Soy una enemiga de la libertad. Me siento sierva, cómplice voluntaria, por haber asumido sin rechistar, sin poner en duda su legalidad, aquellas normas que según los sanitarios salvaban vidas.
Un artículo de Elvira Lindo en El País de 18.7.21
Hay calles en las que se celebra a diario la hora del vermú, por darle a ese momento sagrado el nombre de una bebida castiza. La madrileña calle Hermosilla bulle a esas horas del aperitivo en las que una pasea esquivando terrazas y atrapando frases. Hay un tipo de señoras muy empoderadas a las que el camarero conoce por el nombre. Si alguien pensó que el empoderamiento era un sustantivo feminista yo les animaría a pasear, incluso me presto como guía, por esa fila de terrazas para que se vea a qué nivel estas mujeres de edad, como antes se decía, viven imbuidas de su poderío. Estas empoderadas de raza jamás están solas porque si se da el caso de que les ha fallado la amiga de toda la vida charlan con el camarero de toda la vida, también le hablan al perro, de pedigree de toda la vida, al que atan a la pata de la mesa con una correa con los colores de la bandera de España. El perro hace las veces de marido, pero en mejor, en mucho mejor. Come patatas, la mira con arrobo, y calla. Hay un tipo de mujeres que viven en los años de viudedad su tiempo de gloria. Ahora además cuentan con el móvil si es que sienten la necesidad de expresarle a otro ser humano sus pensamientos, porque con el perro, como ocurría con el marido, los temas se limitan a los agentes atmosféricos. El móvil les permite a estas damas hablar a voz en grito, una reminiscencia de cómo se hablaba antes a los teléfonos de toda la vida, así que sus afirmaciones alcanzan incluso a las transeúntes de la acera de enfrente (dicho esto sin doble sentido).
Hay una dama empoderada que es, sin duda, mi favorita.

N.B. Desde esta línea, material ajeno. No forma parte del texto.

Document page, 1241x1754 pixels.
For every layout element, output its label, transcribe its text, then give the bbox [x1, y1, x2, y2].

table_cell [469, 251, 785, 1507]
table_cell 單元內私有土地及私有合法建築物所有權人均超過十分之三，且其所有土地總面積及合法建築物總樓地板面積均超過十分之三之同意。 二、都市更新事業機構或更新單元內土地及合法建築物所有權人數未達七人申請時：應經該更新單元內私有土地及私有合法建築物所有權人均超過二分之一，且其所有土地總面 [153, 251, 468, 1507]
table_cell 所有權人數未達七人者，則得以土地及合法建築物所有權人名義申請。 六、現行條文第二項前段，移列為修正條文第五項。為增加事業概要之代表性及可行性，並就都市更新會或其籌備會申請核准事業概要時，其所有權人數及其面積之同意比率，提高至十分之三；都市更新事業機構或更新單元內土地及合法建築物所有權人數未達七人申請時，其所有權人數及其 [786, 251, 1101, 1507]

He estado fuera unos días en la playa y confieso que siempre regreso con el miedo de que me haya desaparecido. Pero no. Mi señora estaba ahí, fiel a su estilo: melena cardada, que es un peinado para el que hay que ser valiente; gafas de concha de aquellos 70; la mascarilla al cuello, cucamente ocultando la decadencia; la piel curtida por el sol de la finca; una blusa con uno de esos estampados retro que ahora imitan las grandes firmas; la pitillera en la mesa; el gin&tonic bien de hielos; el perro mirándola con ojos del difunto; el humo saliendo a bocanadas de su boca; la voz grave del fumeteo y de haber sido fiel a la hora del vermú como a la comunión. Habla mi señora por el móvil con una amiga, dando la batalla cultural, exponiendo su opinión sobre los temas urgentes que ocupan estos días y por eso la traigo a colación:
—Vamos, hija, que es que una ya no puede más (suelta el humo). Ni con Franco vivíamos estas restricciones. Esto es peor que una dictadura. ¡Ni con Franco!
Tal vez el solazo me haga ver alucinaciones, pero por un momento me parece observar que desde otras mesas asienten. Sin duda hay un mundo constreñido ahí fuera. A esta frase le siguen otras de igual calado y yo me siento afortunada por haber pisado este tramo de calle en momento tan revelador. Ahora, de pronto, logro entender la declaración de inconstitucionalidad del estado de alarma que ha fallado el Tribunal Constitucional. No me cabe la menor duda de que esta franca señora jamás hubo de callarse la boca en tiempos del dictador, porque seguramente sus severas afirmaciones estaban en consonancia con aquellos tiempos. Ella, por así decirlo, es más del estado de excepción, y menos de estas insoportables prohibiciones que solo sirvieron y sirven para que un gobierno social-comunista imponga su criterio por las bravas.
Sigo mi paseo con la cabeza gacha, reconociéndome como sierva más que como ciudadana, cómplice voluntaria, por haber asumido sin rechistar, sin poner en duda su legalidad, aquellas normas que según los sanitariossalvaban vidas. He aquí una enemiga de la libertad.